Union of Revolutionary Youth spokesperson Hamada al-Kashef said the Brotherhood represents a source of authority that has disregarded other political forces.
"What is being circulated by the Muslim Brotherhood and Islamists about thugs, not protesters, demonstrating in the streets is a lie," Kashef said, referring to familiar accusations that protesters are actually paid criminals.
National Association for Change leader Taqadom al-Kahtieb said Morsy's administration lost legitimacy when blood was shed under his watch.

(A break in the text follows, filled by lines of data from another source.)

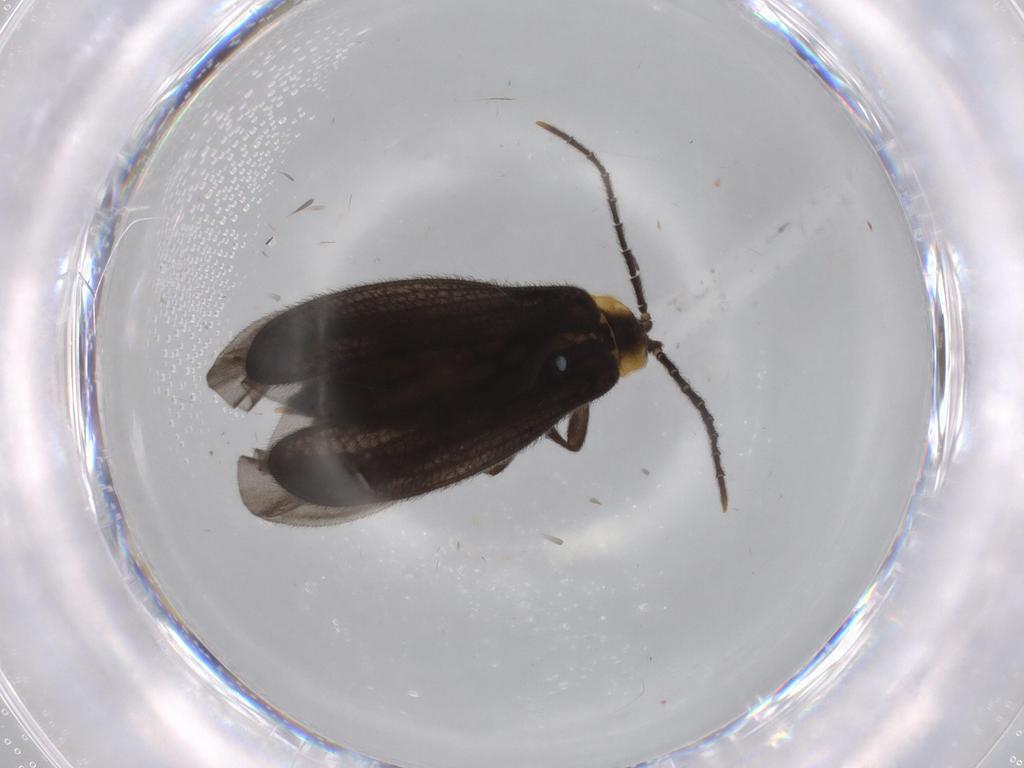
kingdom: Animalia
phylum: Arthropoda
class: Insecta
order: Coleoptera
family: Lycidae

Political forces plan to stage marches in the capital and in other governorates in solidarity with Ismailia, Port Said and Suez, where Morsy declared a 30-day state of emergency on Sunday.
Founder of the unofficial April 6 Party, Tareq al-Khouly, said the group would gather outside the Brotherhood's Manial headquarters to call for early elections and the prosecution of Morsy over recent protester deaths.
The Second Revolution of Anger Facebook page is also advising protesters to meet in various locations in Cairo and march to Tahrir and the presidential palace in Heliopolis. The people will not be ruled by a single movement that works for its own interests, a statement posted on the page read.
The designated meeting points in Cairo will be outside Rabaa al-Adaweya Mosque in Nasr City, Nour Mosque in Abbasseya, al-Fateh Mosque in Ramses, and in the districts of Hadayeq al-Qubba, al-Alf Maskan, Ain Shams, and Gesr al-Suez, according to the page.